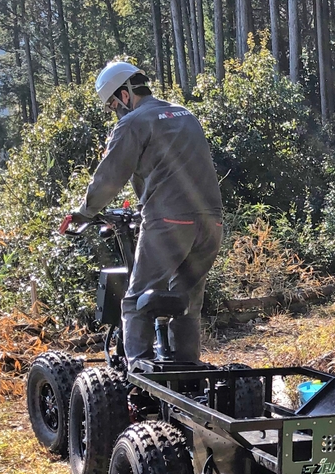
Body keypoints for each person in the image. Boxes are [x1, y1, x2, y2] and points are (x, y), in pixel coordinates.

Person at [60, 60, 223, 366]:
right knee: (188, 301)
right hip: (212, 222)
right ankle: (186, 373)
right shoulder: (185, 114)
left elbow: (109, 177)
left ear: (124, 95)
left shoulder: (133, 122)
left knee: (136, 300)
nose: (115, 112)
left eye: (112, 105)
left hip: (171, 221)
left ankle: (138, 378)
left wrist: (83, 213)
* * * * *
> [ABOUT THIS EXERCISE] Which lines of the data contain the word "right"? Copy each one.

> [SOLVED PROBLEM]
right knee: (188, 301)
right hip: (212, 222)
right ankle: (186, 373)
right shoulder: (185, 114)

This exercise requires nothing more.